= STATED GOAL =
Put the lines of all the items below into one numbered list, leaving out any blank lines.

= RECORDED DATA =
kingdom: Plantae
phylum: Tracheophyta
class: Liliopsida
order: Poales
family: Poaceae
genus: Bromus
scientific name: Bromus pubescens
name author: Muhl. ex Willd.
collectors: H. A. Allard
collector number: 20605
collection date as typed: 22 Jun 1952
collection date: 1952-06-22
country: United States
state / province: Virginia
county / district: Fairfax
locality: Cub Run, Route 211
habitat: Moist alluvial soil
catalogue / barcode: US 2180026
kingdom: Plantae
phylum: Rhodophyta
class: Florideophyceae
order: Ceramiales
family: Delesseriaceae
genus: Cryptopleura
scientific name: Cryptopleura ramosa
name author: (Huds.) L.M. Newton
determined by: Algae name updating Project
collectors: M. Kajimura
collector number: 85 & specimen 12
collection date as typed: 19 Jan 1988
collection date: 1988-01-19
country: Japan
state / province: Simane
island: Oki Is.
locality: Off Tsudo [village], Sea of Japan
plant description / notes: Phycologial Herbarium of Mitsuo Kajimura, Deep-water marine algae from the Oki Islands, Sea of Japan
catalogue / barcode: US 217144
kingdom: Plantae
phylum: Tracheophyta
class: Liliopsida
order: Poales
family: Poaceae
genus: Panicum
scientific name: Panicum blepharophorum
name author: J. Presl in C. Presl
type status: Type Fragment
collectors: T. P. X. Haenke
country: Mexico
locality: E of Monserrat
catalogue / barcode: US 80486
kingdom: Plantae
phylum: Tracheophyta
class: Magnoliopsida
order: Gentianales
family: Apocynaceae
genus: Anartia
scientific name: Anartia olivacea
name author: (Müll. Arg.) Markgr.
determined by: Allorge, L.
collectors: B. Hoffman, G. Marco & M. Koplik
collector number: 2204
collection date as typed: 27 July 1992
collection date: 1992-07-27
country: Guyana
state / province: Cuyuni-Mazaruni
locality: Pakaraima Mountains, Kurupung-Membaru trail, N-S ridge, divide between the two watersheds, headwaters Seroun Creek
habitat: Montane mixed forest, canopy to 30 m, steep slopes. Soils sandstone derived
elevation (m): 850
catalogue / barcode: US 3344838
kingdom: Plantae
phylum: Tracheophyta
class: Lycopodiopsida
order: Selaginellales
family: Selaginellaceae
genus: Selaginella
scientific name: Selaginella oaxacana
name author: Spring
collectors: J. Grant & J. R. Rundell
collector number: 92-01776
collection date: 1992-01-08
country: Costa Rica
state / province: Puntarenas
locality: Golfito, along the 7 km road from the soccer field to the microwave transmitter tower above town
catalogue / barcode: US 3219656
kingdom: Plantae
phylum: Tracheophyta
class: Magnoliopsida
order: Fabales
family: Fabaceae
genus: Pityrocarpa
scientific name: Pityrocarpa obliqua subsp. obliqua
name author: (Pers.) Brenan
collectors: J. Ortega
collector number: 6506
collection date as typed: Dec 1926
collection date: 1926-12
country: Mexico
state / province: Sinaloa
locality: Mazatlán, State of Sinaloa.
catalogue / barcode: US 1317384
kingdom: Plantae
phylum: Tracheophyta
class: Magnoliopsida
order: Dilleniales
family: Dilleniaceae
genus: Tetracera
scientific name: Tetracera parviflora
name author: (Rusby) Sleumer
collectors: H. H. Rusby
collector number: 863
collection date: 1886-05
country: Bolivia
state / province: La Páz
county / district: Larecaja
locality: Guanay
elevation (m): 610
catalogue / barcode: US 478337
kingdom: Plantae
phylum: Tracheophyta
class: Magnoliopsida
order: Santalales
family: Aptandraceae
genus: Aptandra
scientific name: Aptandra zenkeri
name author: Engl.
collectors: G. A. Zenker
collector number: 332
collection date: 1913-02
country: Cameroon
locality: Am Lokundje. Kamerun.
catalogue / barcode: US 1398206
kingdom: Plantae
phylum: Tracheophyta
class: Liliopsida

= OUTPUT =
1. kingdom: Plantae
2. phylum: Tracheophyta
3. class: Liliopsida
4. order: Poales
5. family: Poaceae
6. genus: Bromus
7. scientific name: Bromus pubescens
8. name author: Muhl. ex Willd.
9. collectors: H. A. Allard
10. collector number: 20605
11. collection date as typed: 22 Jun 1952
12. collection date: 1952-06-22
13. country: United States
14. state / province: Virginia
15. county / district: Fairfax
16. locality: Cub Run, Route 211
17. habitat: Moist alluvial soil
18. catalogue / barcode: US 2180026
19. kingdom: Plantae
20. phylum: Rhodophyta
21. class: Florideophyceae
22. order: Ceramiales
23. family: Delesseriaceae
24. genus: Cryptopleura
25. scientific name: Cryptopleura ramosa
26. name author: (Huds.) L.M. Newton
27. determined by: Algae name updating Project
28. collectors: M. Kajimura
29. collector number: 85 & specimen 12
30. collection date as typed: 19 Jan 1988
31. collection date: 1988-01-19
32. country: Japan
33. state / province: Simane
34. island: Oki Is.
35. locality: Off Tsudo [village], Sea of Japan
36. plant description / notes: Phycologial Herbarium of Mitsuo Kajimura, Deep-water marine algae from the Oki Islands, Sea of Japan
37. catalogue / barcode: US 217144
38. kingdom: Plantae
39. phylum: Tracheophyta
40. class: Liliopsida
41. order: Poales
42. family: Poaceae
43. genus: Panicum
44. scientific name: Panicum blepharophorum
45. name author: J. Presl in C. Presl
46. type status: Type Fragment
47. collectors: T. P. X. Haenke
48. country: Mexico
49. locality: E of Monserrat
50. catalogue / barcode: US 80486
51. kingdom: Plantae
52. phylum: Tracheophyta
53. class: Magnoliopsida
54. order: Gentianales
55. family: Apocynaceae
56. genus: Anartia
57. scientific name: Anartia olivacea
58. name author: (Müll. Arg.) Markgr.
59. determined by: Allorge, L.
60. collectors: B. Hoffman, G. Marco & M. Koplik
61. collector number: 2204
62. collection date as typed: 27 July 1992
63. collection date: 1992-07-27
64. country: Guyana
65. state / province: Cuyuni-Mazaruni
66. locality: Pakaraima Mountains, Kurupung-Membaru trail, N-S ridge, divide between the two watersheds, headwaters Seroun Creek
67. habitat: Montane mixed forest, canopy to 30 m, steep slopes. Soils sandstone derived
68. elevation (m): 850
69. catalogue / barcode: US 3344838
70. kingdom: Plantae
71. phylum: Tracheophyta
72. class: Lycopodiopsida
73. order: Selaginellales
74. family: Selaginellaceae
75. genus: Selaginella
76. scientific name: Selaginella oaxacana
77. name author: Spring
78. collectors: J. Grant & J. R. Rundell
79. collector number: 92-01776
80. collection date: 1992-01-08
81. country: Costa Rica
82. state / province: Puntarenas
83. locality: Golfito, along the 7 km road from the soccer field to the microwave transmitter tower above town
84. catalogue / barcode: US 3219656
85. kingdom: Plantae
86. phylum: Tracheophyta
87. class: Magnoliopsida
88. order: Fabales
89. family: Fabaceae
90. genus: Pityrocarpa
91. scientific name: Pityrocarpa obliqua subsp. obliqua
92. name author: (Pers.) Brenan
93. collectors: J. Ortega
94. collector number: 6506
95. collection date as typed: Dec 1926
96. collection date: 1926-12
97. country: Mexico
98. state / province: Sinaloa
99. locality: Mazatlán, State of Sinaloa.
100. catalogue / barcode: US 1317384
101. kingdom: Plantae
102. phylum: Tracheophyta
103. class: Magnoliopsida
104. order: Dilleniales
105. family: Dilleniaceae
106. genus: Tetracera
107. scientific name: Tetracera parviflora
108. name author: (Rusby) Sleumer
109. collectors: H. H. Rusby
110. collector number: 863
111. collection date: 1886-05
112. country: Bolivia
113. state / province: La Páz
114. county / district: Larecaja
115. locality: Guanay
116. elevation (m): 610
117. catalogue / barcode: US 478337
118. kingdom: Plantae
119. phylum: Tracheophyta
120. class: Magnoliopsida
121. order: Santalales
122. family: Aptandraceae
123. genus: Aptandra
124. scientific name: Aptandra zenkeri
125. name author: Engl.
126. collectors: G. A. Zenker
127. collector number: 332
128. collection date: 1913-02
129. country: Cameroon
130. locality: Am Lokundje. Kamerun.
131. catalogue / barcode: US 1398206
132. kingdom: Plantae
133. phylum: Tracheophyta
134. class: Liliopsida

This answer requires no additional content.